Confusion aside, the Sierra Club is partial to the NSR, largely because a lawsuit launched by that group created the rule in the first place. Sierra Club Managing Attorney Joanne Spalding said the program is supposed to ensure the latest technologies take over by pressuring older, less efficient generators to retire. The Clean Air Act grandfathers certain facilities under the assumption that they eventually will retire and cease emitting pollution, she noted.
"What they're trying to do is extend the life of these plants for longer than what was ever anticipated under the Clean Air Act and continue to pollute without any limits," Spalding said of industry's attempts to reform the program.
Spalding said the EPA tried to make major reforms to the NSR program during the George W. Bush administration, but those changes were ultimately invalidated by the courts. The reform effort was conducted under the direction of William Wehrum, who at the time was serving as acting assistant administrator of the EPA's Office of Air and Radiation and now has been nominated by President Donald Trump to head that office.
A path forward
EPA Administrator Scott Pruitt has agreed that NSR is flawed, and he has created a task force to review possible reforms. While ICAC certainly sees that move as encouraging, it does not believe radical change is possible. Goo said that even if the EPA were to reform the program, he suspects environmental groups still would tie up power plant modification decisions in legal challenges.
Andrews said environmental attorneys are not "terribly optimistic" that meaningful change will result from the EPA's review. But he ideally would like more clarity about what activities are considered routine maintenance along with the addition of an exemption for power plant efficiency improvements. Moreover, specific projects that would be exempt from triggering NSR need to be clearly defined so utilities know they can make such modifications and "survive a court challenge," Andrews added.
Goo, Andrews and Licata said they do not expect a rush of companies to come forward with upgrade projects if the NSR is reformed, although they believe a few projects could benefit from the regulatory certainty.

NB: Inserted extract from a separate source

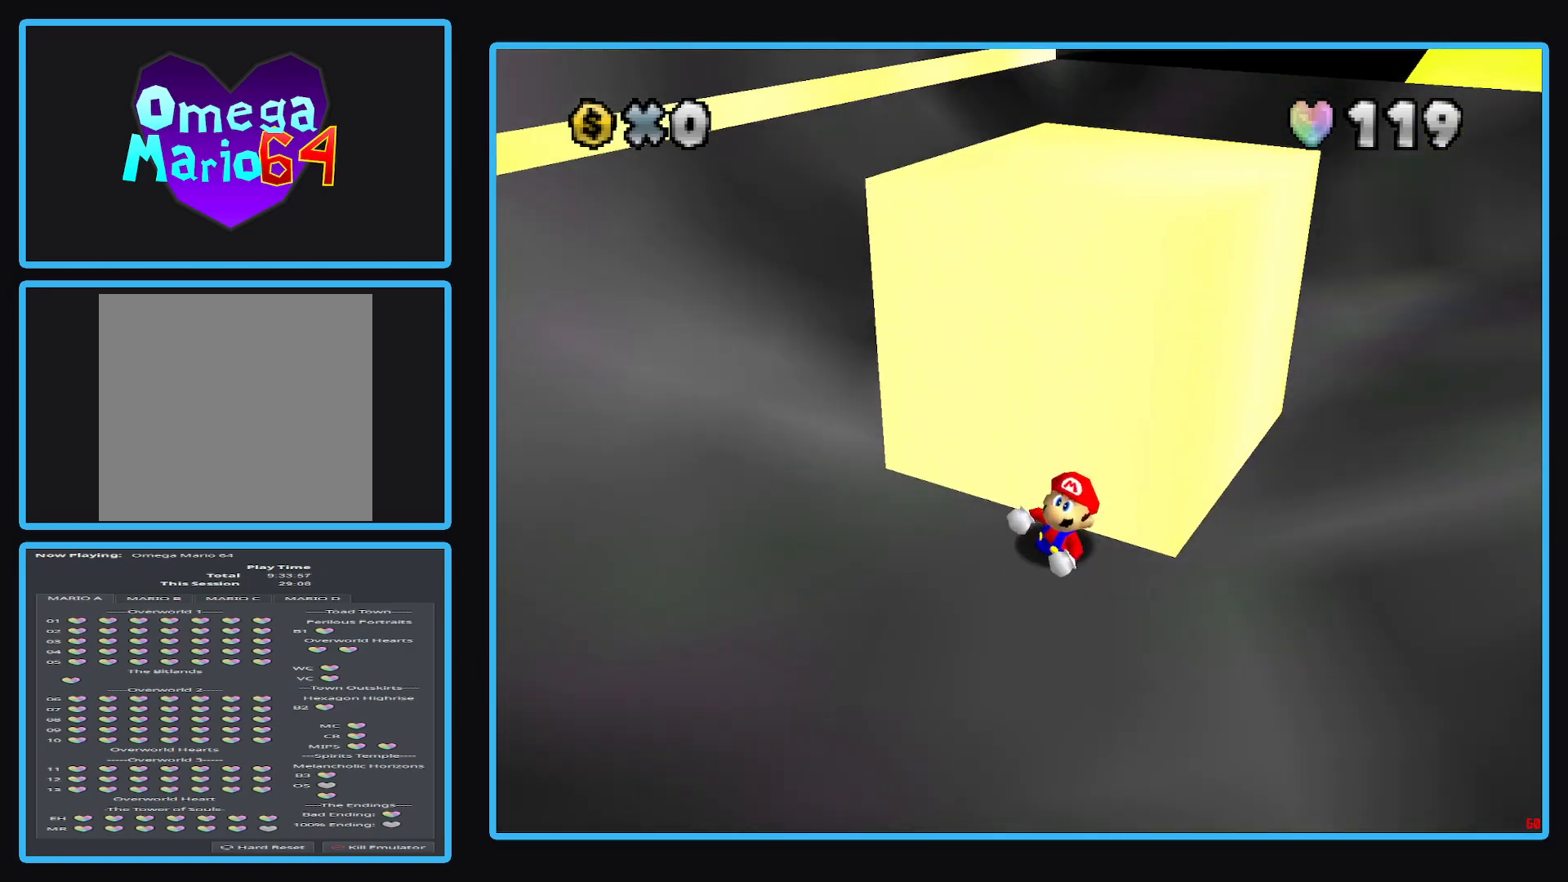
{"buttons": [], "left_stick": "center", "right_stick": "center", "events": []}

Berge suggested the agency could clarify whether projects should be aggregated for the purpose of determining emissions increases. She noted that some legal cases have considered a handful of separate projects to the same facility completed over the span of more than a decade as contributing to a single emissions increase.
"Being able to have certainty about your requirements, and being able to manage your risk is really what industry looks for in any program," Berge said. "I don't know anyone who is saying, 'I just want to not comply with this.'"

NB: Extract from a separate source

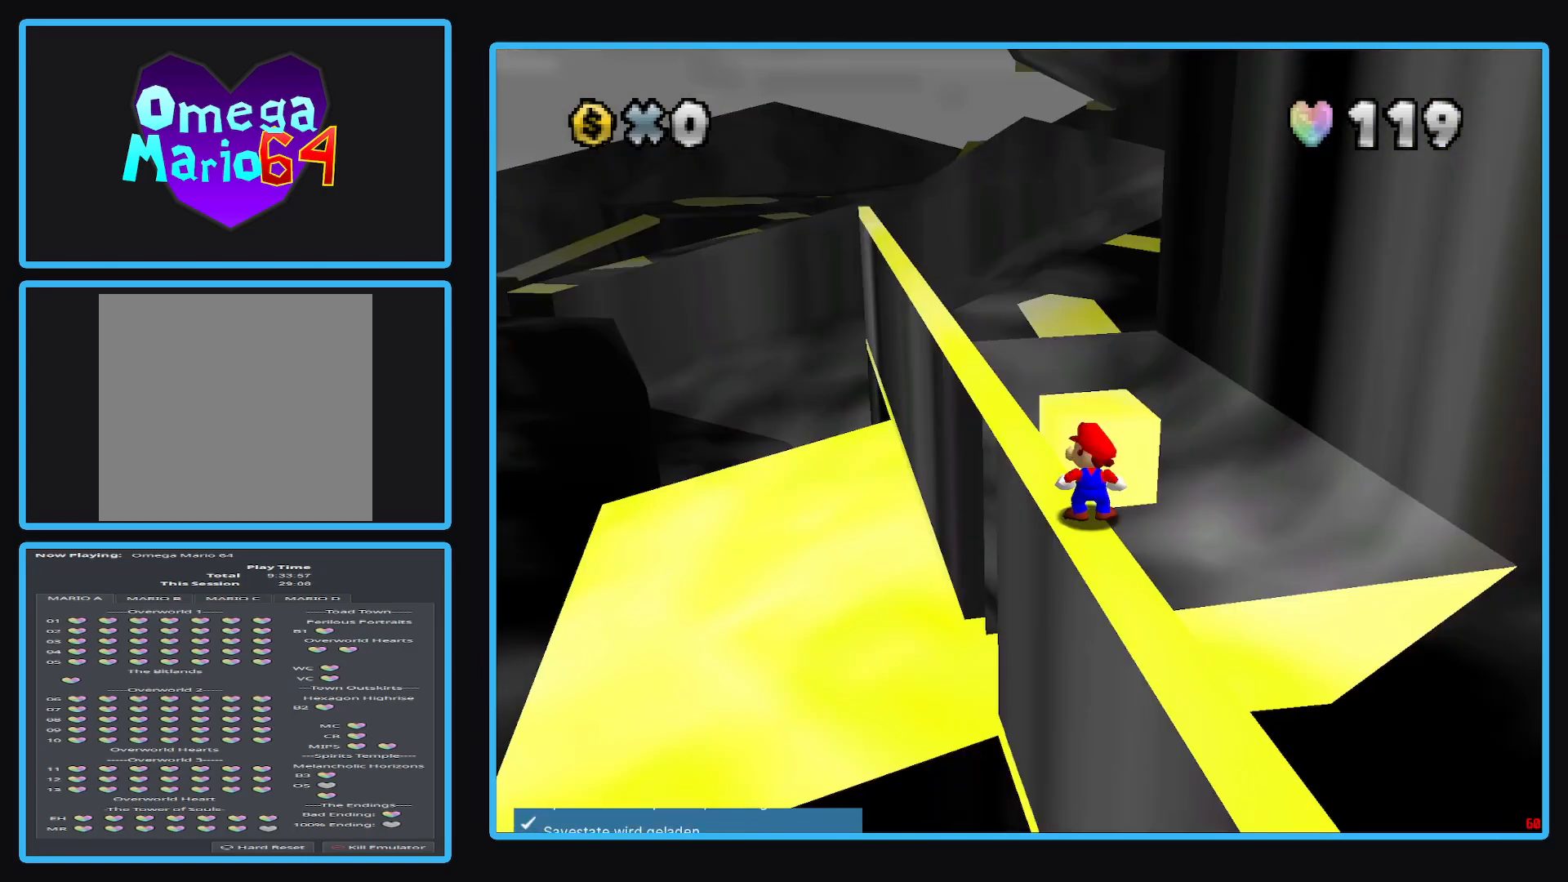
{"buttons": [], "left_stick": "center", "right_stick": "center", "events": []}
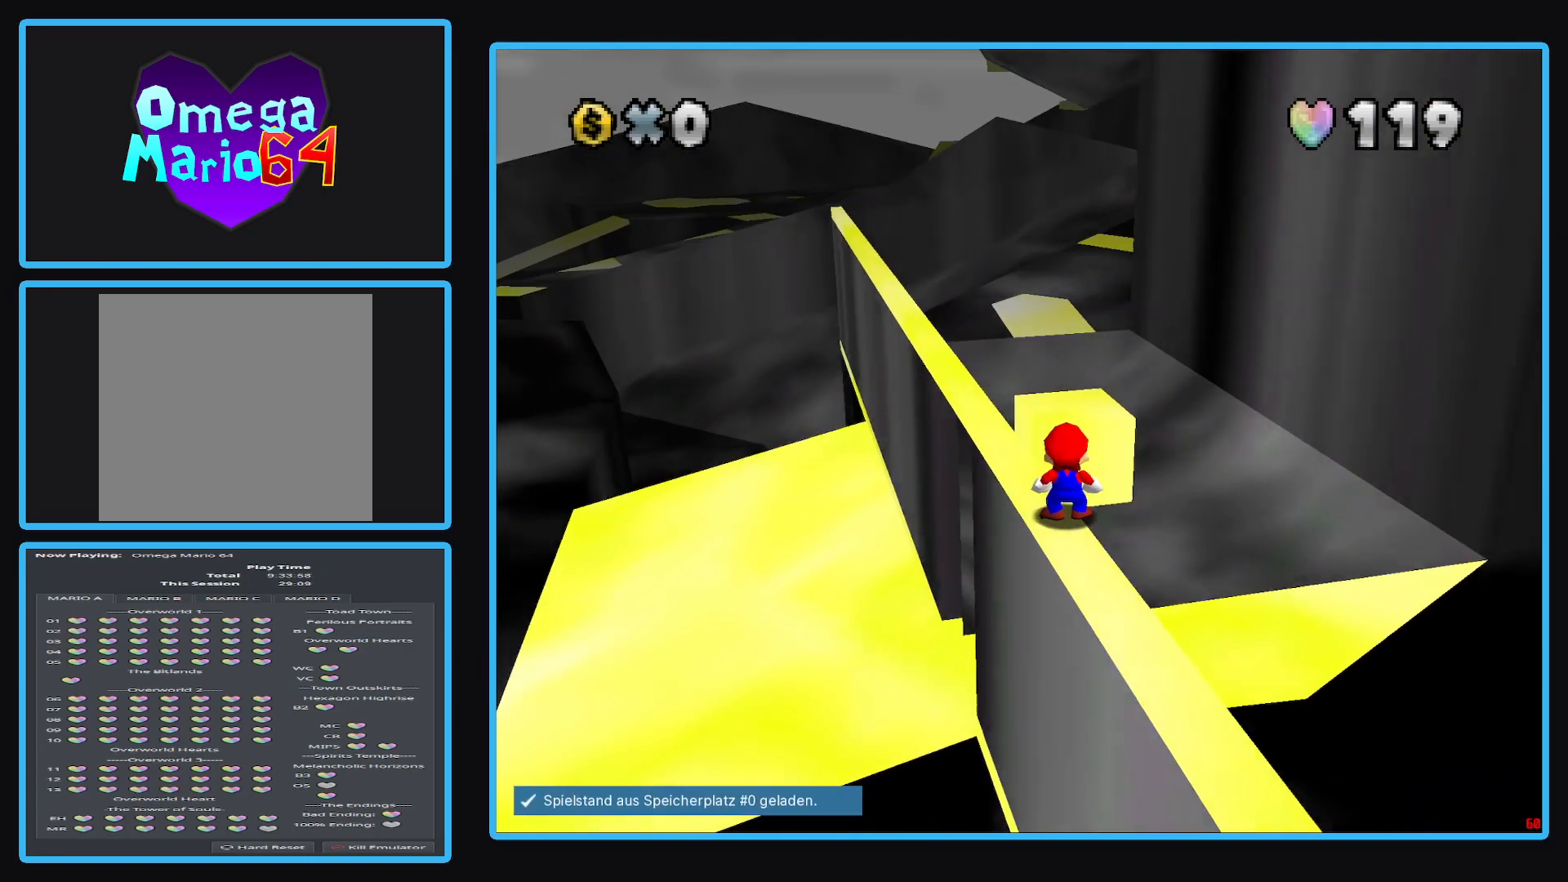
{"buttons": [], "left_stick": "up-left", "right_stick": "center", "events": [[200, "A", "down"], [317, "A", "up"], [417, "left_stick", "up-left"]]}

Part of the challenge of NSR reform will be ensuring "a path forward for both industry and those that are concerned about the environment to have a clear understanding of what the rules are," Goo said.
Spalding questioned whether the EPA has the authority to undertake major reform of NSR, asserting that the responsibility for doing so ultimately lies with Congress. But the EPA could seek to change the accounting of pollution and allow a higher amount before more stringent requirements are triggered, Spalding said.
Berge agreed that Congress would have to act before any more sweeping changes could be made to the program. But Goo does not anticipate that Congress will be much help, despite the existence of two bills on the matter. Those bills have stalled in the legislative process, Goo noted.